**Extrait présenté**
* * *

L’artiste musicien congolais Ferre Gola est sorti de son silence au sujet des spéculations entourant ses relations avec les autorités congolaises. Dans une déclaration largement relayée sur les réseaux sociaux et dans les milieux culturels, “Le Padre” a tenu à clarifier sa position, tout en écartant toute idée de conflit avec le pouvoir en place.
« J’ai déjà presté à la Présidence. Il peut y avoir des gens dans l’entourage du Chef de l’État qui ne m’aiment pas, c’est possible. Mais nous n’avons aucun problème avec nos autorités. Le Chef peut oublier, c’est normal », a-t-il déclaré.
Cette prise de parole intervient dans un contexte marqué par des interrogations répétées autour de son absence lors de certaines cérémonies officielles et grands événements soutenus par les institutions de la République. Plusieurs observateurs y voyaient déjà un malaise entre l’artiste et certaines sphères du pouvoir.

Sans citer directement de noms, Ferre Gola reconnaît néanmoins l’existence probable de résistances au sein de l’entourage présidentiel, tout en adoptant une posture d’apaisement. Une manière pour l’artiste de couper court aux rumeurs d’un éventuel bras de fer avec les autorités congolaises.

* * *

Exercices d'interprétation de graphiques
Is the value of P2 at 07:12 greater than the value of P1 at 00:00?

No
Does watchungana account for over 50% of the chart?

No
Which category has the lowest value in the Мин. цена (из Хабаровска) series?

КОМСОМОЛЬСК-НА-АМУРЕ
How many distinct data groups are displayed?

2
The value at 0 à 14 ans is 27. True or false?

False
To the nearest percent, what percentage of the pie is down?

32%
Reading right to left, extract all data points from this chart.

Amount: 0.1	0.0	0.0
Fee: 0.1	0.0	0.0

* * *

**Consignes de l'exercice**
• 1. D'après le passage consacré à Ferre Gola, où l'artiste affirme-t-il avoir déjà presté ?
• 2. Poursuivez le passage consacré à Ferre Gola à la suite de sa dernière phrase.

**Résultats de l'exercice**
• 1. À la Présidence.

• 2.
Figure majeure de la rumba congolaise moderne, Ferre Gola reste l’un des artistes les plus influents de sa génération. Ancien sociétaire du groupe Wenge Musica Maison Mère de Werrason, il s’est imposé au fil des années grâce à une carrière solo couronnée de succès, aussi bien en République démocratique du Congo qu’à l’international.
Ces dernières années, l’artiste a multiplié les concerts d’envergure, notamment en Europe et en Afrique, consolidant sa popularité. Son récent retour sur certaines grandes scènes a également ravivé l’engouement autour de sa carrière.
Par cette déclaration mesurée, Ferre Gola semble vouloir envoyer un message clair : malgré certaines incompréhensions ou perceptions d’exclusion, il ne nourrit aucune animosité envers les institutions du pays ni envers le Chef de l’État. Une sortie qui pourrait contribuer à apaiser les tensions et recentrer le débat sur la musique et la culture congolaise.